RECORDS FOR THIS EXERCISE START

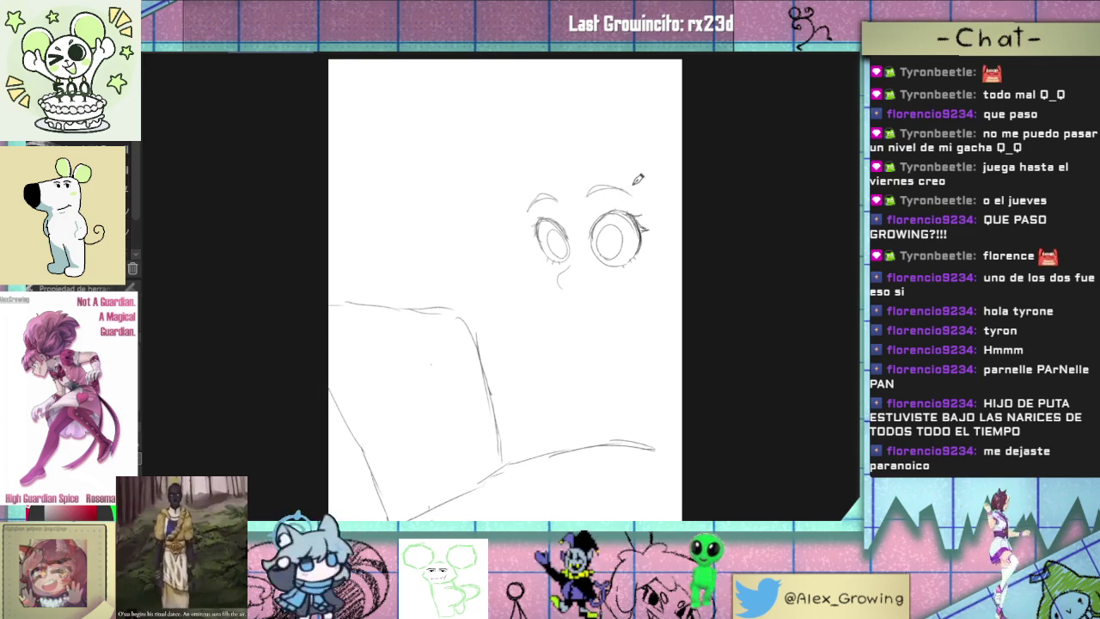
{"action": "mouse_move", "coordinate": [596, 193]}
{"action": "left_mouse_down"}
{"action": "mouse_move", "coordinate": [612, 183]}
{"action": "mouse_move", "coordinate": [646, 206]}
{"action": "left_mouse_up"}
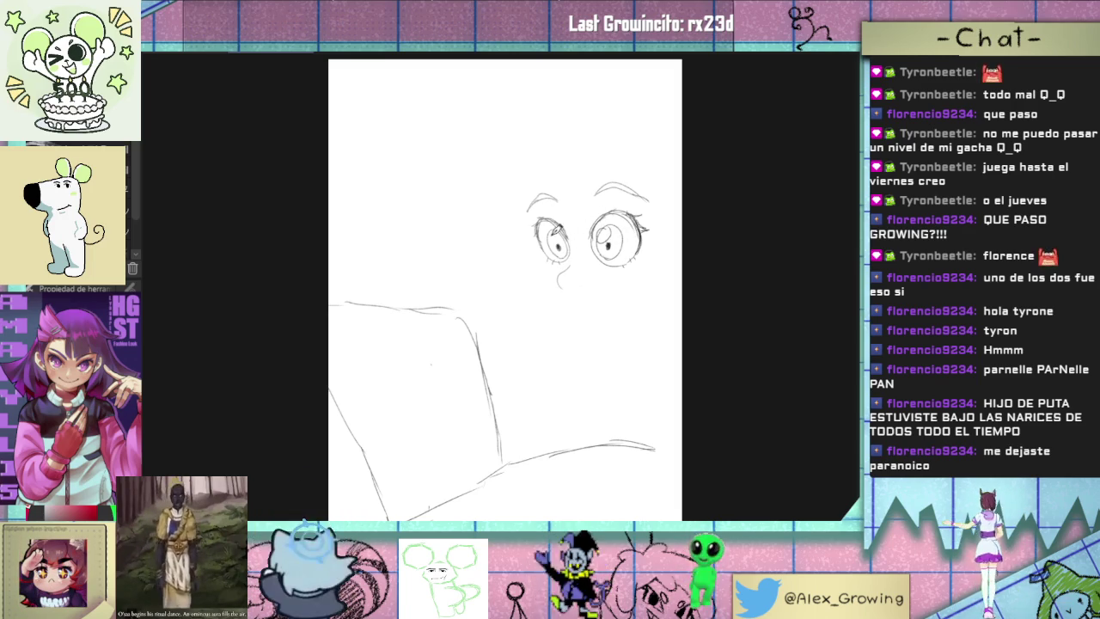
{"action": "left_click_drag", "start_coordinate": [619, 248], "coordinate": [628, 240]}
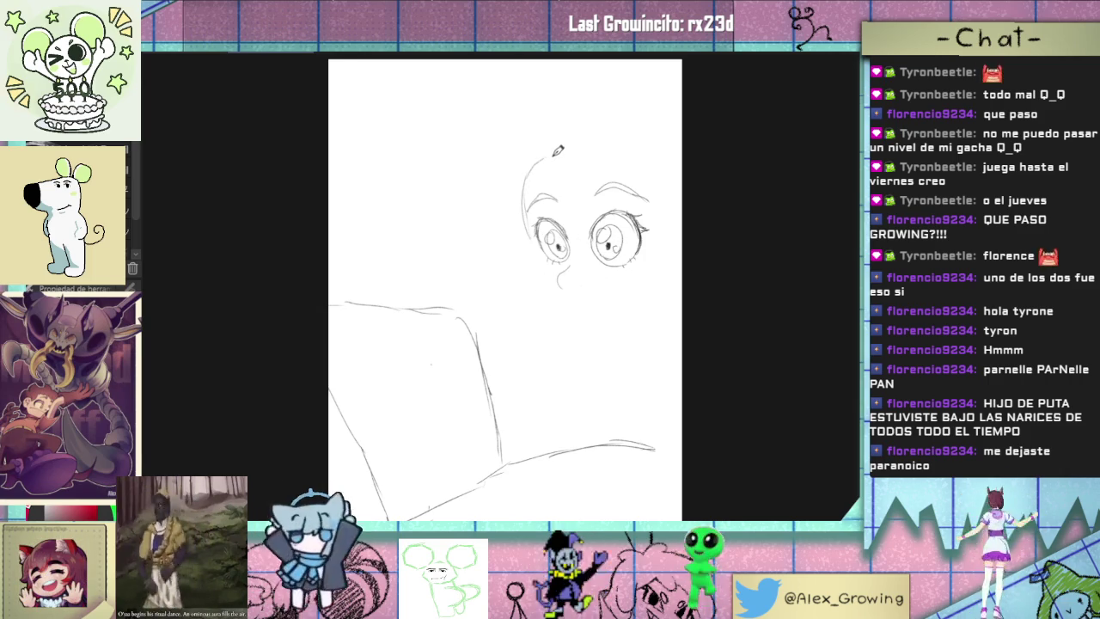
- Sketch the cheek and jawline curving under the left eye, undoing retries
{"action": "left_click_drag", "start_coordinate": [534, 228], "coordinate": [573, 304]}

RECORDS FOR THIS EXERCISE END

* _WORK TASK_
Each line of the data that includes "action" should be copied.

* _ANSWER FOR THIS EXERCISE_
{"action": "mouse_move", "coordinate": [596, 193]}
{"action": "left_mouse_down"}
{"action": "mouse_move", "coordinate": [612, 183]}
{"action": "mouse_move", "coordinate": [646, 206]}
{"action": "left_mouse_up"}
{"action": "left_click_drag", "start_coordinate": [619, 248], "coordinate": [628, 240]}
{"action": "left_click_drag", "start_coordinate": [534, 228], "coordinate": [573, 304]}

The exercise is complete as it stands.